The Cadillac hummed onward. I shrugged at the wheel. Fought a yawn. It was a nonsense question, of course. The Hartford guys hadn’t junked their MP5Ks in favor of Uzis. Not in reality. Eliot and Duffy hadn’t been aware of Hartford’s weapon du jour and they hadn’t been aware that Beck knew anything about Hartford, that’s all, so they had given their guys Uzis, probably because they were lying around closest to hand.
But theoretically it was a very good question. An Uzi is a fine, fine weapon. A little heavy, maybe. Not the world’s fastest cyclic rate, which might matter to some people.
Not much rifling inside the barrel, which compromises accuracy a little bit. On the other hand, it’s very reliable, very simple, totally proven, and you can get a forty-round magazine for it. A fine weapon. But any Heckler & Koch MP5 derivative is a better weapon. They fire the same ammunition faster and harder. They’re very, very accurate.
As accurate as a good rifle, in some hands. Very reliable. Flat-out better. A great 1970s design up against a great 1950s design. Doesn’t hold true in all fields, but with military ordnance, modern is better, every time.
“There’s no reason,” I said. “Makes no sense to me.”
“Exactly,” Beck said. “It’s about fashion. It’s an arbitrary whim. It’s a compulsion. Keeps everybody in business, but drives everybody nuts, too.”
His cell phone rang. He juggled it up out of his pocket and answered it by saying his name, short and sharp. And a little nervously. Beck. It sounded like a cough. He listened for a long time. Made his caller repeat an address and directions and then clicked off and put the phone back in his pocket.
“That was Duke,” he said. “He made some calls. Our boys aren’t anywhere in Hartford.
But they’re supposed to have some country place a little ways south and east. Duke figures that’s where they’re holed up. So that’s where we’re going.”
“What are we going to do when we get there?”
“Nothing spectacular,” Beck said. “We don’t need to make a big deal out of it. Nothing neat, nothing fancy. Situation like this, I favor just mowing them down. An impression of inevitability, you know? But casual. Like you mess with me, then punishment is definitely swift and certain, but not like I’m in a sweat about it.”

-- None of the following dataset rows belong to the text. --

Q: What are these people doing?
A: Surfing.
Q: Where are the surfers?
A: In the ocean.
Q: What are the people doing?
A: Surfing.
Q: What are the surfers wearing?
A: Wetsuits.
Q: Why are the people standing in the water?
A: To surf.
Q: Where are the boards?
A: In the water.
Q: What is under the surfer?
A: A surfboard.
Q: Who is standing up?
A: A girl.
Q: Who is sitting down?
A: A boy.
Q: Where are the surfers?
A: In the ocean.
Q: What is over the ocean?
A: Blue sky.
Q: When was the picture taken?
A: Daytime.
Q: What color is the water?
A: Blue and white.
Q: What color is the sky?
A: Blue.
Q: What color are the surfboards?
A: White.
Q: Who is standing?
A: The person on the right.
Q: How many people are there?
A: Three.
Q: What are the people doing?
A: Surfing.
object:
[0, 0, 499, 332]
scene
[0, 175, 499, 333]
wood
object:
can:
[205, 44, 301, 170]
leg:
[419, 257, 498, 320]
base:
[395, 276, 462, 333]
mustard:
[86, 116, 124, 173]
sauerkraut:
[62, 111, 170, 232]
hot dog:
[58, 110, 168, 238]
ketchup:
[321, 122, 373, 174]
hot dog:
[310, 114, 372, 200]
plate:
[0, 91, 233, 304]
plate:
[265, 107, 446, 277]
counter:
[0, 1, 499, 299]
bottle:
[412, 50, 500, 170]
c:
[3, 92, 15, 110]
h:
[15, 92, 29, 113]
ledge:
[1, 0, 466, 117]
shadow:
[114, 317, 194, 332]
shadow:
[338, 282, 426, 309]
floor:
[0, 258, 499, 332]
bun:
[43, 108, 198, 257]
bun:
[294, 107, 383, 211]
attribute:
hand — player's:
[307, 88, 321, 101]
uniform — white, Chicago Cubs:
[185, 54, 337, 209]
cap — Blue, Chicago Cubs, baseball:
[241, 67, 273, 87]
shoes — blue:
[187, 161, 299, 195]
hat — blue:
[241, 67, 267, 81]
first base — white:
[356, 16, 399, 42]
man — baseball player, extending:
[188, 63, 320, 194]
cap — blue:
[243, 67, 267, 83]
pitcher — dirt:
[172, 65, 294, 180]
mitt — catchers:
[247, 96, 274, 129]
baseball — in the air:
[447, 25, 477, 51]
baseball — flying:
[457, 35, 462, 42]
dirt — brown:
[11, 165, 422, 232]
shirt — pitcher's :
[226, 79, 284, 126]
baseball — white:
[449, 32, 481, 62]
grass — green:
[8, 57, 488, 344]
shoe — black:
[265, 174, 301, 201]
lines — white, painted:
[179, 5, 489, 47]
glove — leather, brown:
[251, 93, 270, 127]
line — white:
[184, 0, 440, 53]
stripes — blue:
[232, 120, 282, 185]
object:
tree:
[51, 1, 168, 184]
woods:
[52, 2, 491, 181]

“You lose customers that way.”
“I can replace them. I’ve got people lining up around the block. That’s the truly great thing about this business. Supply and demand is tilted way in favor of demand.”
“You going to do this yourself?”
He shook his head. “That’s what you and Duke are for.”
“Me? I thought I was just driving.”
“You already wasted two of them. Couple more shouldn’t bother you.”
I turned the heater down a click and worked on keeping my eyes open. Bloody wars, I said to myself.
We looped halfway around Boston and then he told me to strike out south and west on the Mass Pike and then I-84. We did sixty more miles, which took about an hour. He didn’t want me to drive too fast. He didn’t want to be conspicuous. Phony plates, a bag full of automatic weapons on the back seat, he didn’t want the Highway Patrol to get involved. I could see the sense in that. I drove like an automaton. I hadn’t slept in forty hours. But I wasn’t regretting passing up the chance of a nap in Duffy’s motel. I was very happy with the way I had spent my time there, even if she wasn’t.